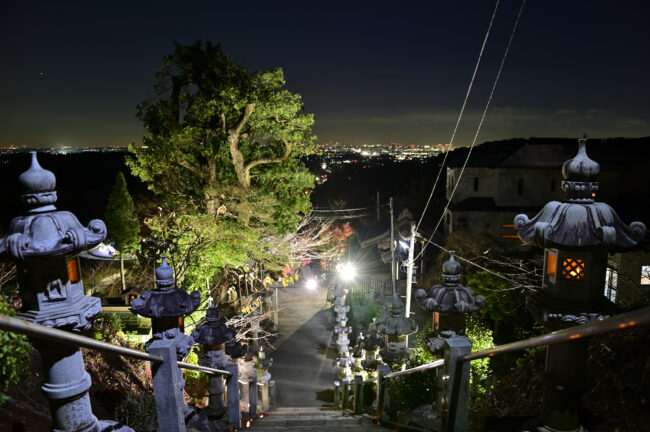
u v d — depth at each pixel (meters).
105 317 14.05
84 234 3.87
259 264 22.70
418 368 6.20
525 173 28.86
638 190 27.34
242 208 18.95
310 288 30.78
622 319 2.07
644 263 14.85
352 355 15.53
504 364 17.95
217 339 7.86
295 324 24.91
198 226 16.44
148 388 9.09
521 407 6.12
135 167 19.06
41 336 2.78
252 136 21.27
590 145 29.89
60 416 3.99
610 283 11.73
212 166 19.83
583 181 3.60
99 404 7.03
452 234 26.97
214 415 7.31
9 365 3.50
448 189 32.09
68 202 36.75
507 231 28.94
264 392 13.75
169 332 5.42
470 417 6.61
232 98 17.97
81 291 4.21
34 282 3.87
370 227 36.84
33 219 3.85
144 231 22.91
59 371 3.94
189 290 17.17
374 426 7.83
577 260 3.48
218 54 18.73
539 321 3.71
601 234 3.29
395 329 10.82
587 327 2.42
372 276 31.06
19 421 5.19
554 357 3.49
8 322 2.44
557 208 3.59
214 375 7.35
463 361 4.62
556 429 3.52
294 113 19.50
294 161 21.47
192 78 19.17
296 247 22.89
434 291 6.71
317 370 19.69
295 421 8.73
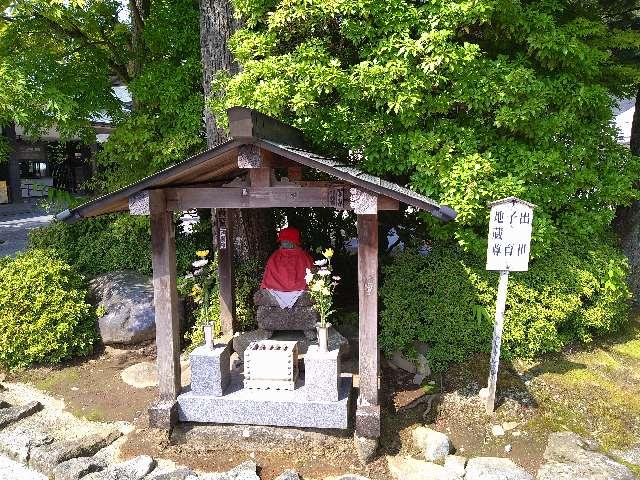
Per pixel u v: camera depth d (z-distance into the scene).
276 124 4.44
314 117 5.73
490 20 5.32
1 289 6.15
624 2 6.48
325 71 5.11
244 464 4.21
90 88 7.87
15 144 20.06
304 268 5.71
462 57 4.96
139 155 7.59
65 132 8.02
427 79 5.06
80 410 5.26
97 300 6.88
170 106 7.47
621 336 6.34
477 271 5.45
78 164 23.39
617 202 5.90
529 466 4.18
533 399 4.95
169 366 4.58
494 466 4.07
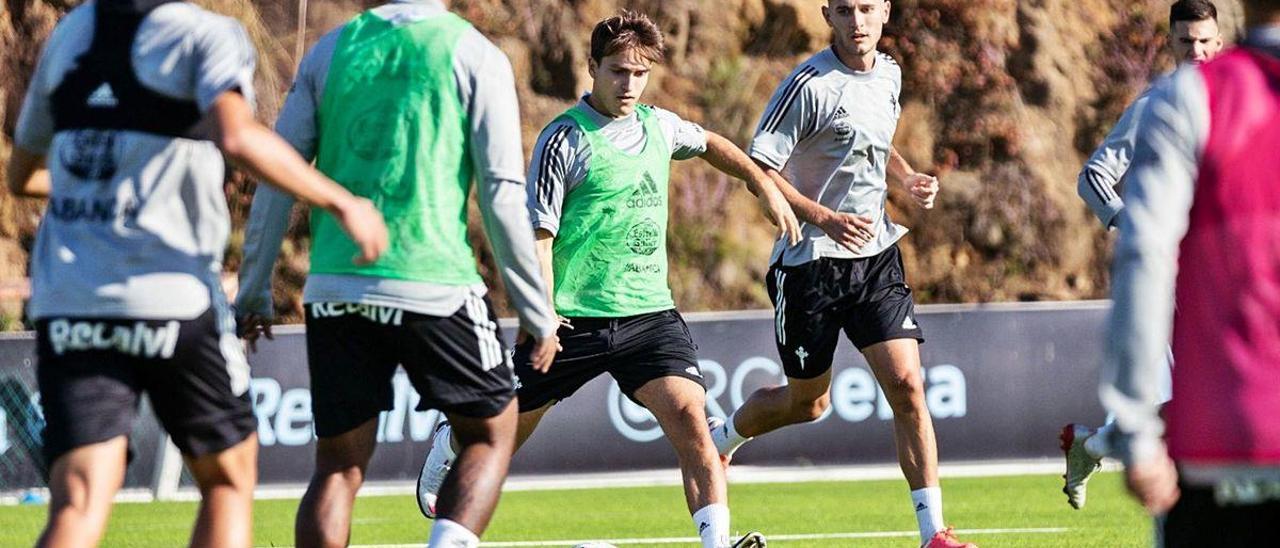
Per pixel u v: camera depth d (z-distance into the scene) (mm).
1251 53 10852
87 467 13523
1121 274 10422
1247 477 10516
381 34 16672
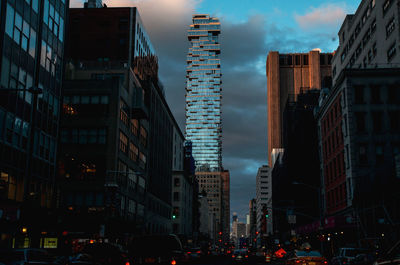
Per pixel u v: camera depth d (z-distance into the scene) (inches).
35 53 1503.4
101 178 2218.3
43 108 1562.5
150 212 3097.9
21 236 1421.0
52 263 737.6
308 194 3139.8
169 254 922.7
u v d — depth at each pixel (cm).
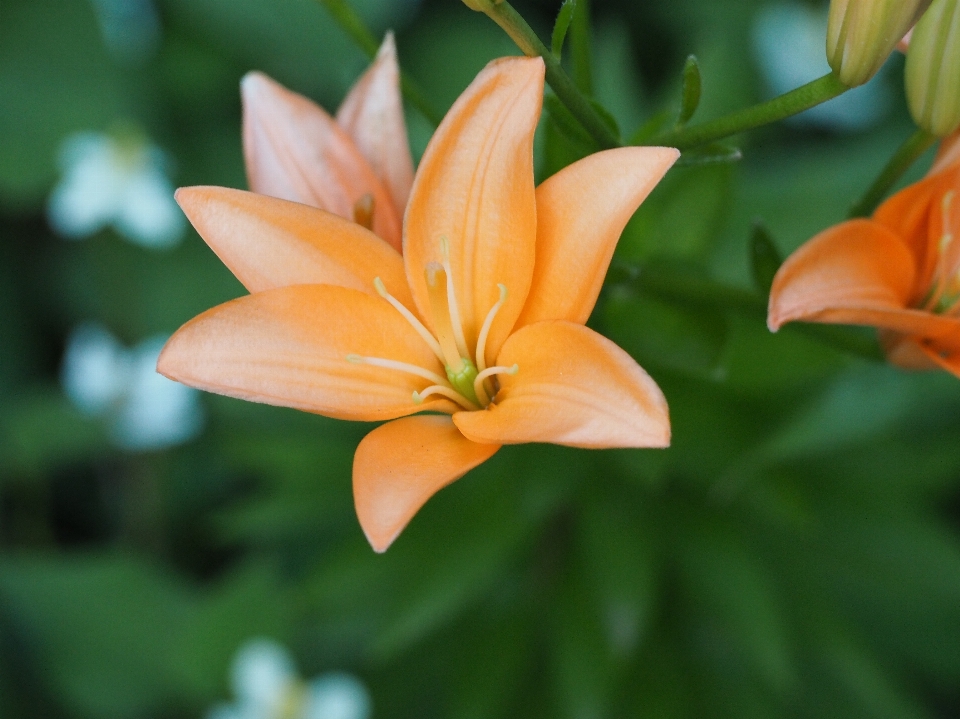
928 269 54
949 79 50
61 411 81
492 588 70
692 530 65
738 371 61
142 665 82
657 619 69
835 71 50
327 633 78
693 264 56
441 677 73
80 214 83
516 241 49
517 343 49
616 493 65
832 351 61
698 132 52
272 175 54
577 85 54
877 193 54
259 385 49
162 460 90
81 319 92
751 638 63
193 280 90
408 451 49
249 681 74
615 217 48
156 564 85
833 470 68
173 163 89
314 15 91
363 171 53
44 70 91
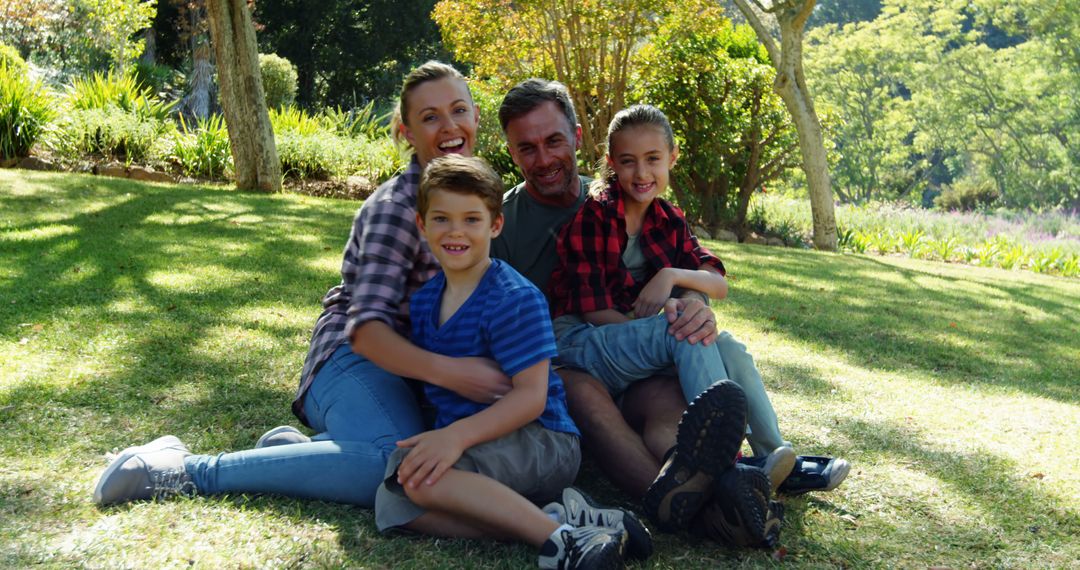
^^^^^^^^^^^^^^^^
■ **YOUR GOAL**: What you give back should be exactly the lines from the top of the data above down to and including the line with "295 421 8.73", minus any pictures.

■ **EXPECTED ANSWER**:
u v d — depth at each pixel (meters).
105 317 14.05
84 234 3.87
259 264 22.70
418 368 6.20
525 173 28.86
638 190 27.34
242 208 18.95
310 288 30.78
622 319 2.07
644 263 14.85
352 355 15.53
504 364 17.95
217 339 7.86
295 324 24.91
198 226 16.44
148 388 9.09
521 407 6.12
135 167 19.06
41 336 2.78
252 136 21.27
590 145 29.89
60 416 3.99
610 283 11.73
212 166 19.83
583 181 3.60
99 404 7.03
452 234 26.97
214 415 7.31
9 365 3.50
448 189 32.09
68 202 36.75
507 231 28.94
264 392 13.75
169 332 5.42
470 417 6.61
232 98 17.97
81 291 4.21
34 282 3.87
370 227 36.84
33 219 3.85
144 231 22.91
59 371 3.94
189 290 17.17
374 426 7.83
577 260 3.48
218 54 18.73
539 321 3.71
601 234 3.29
395 329 10.82
587 327 2.42
372 276 31.06
19 421 5.19
554 357 3.49
8 322 2.44
557 208 3.59
214 375 7.35
463 361 4.62
556 429 3.52
294 113 19.50
294 161 21.47
192 78 19.17
296 247 22.89
434 291 6.71
317 370 19.69
295 421 8.73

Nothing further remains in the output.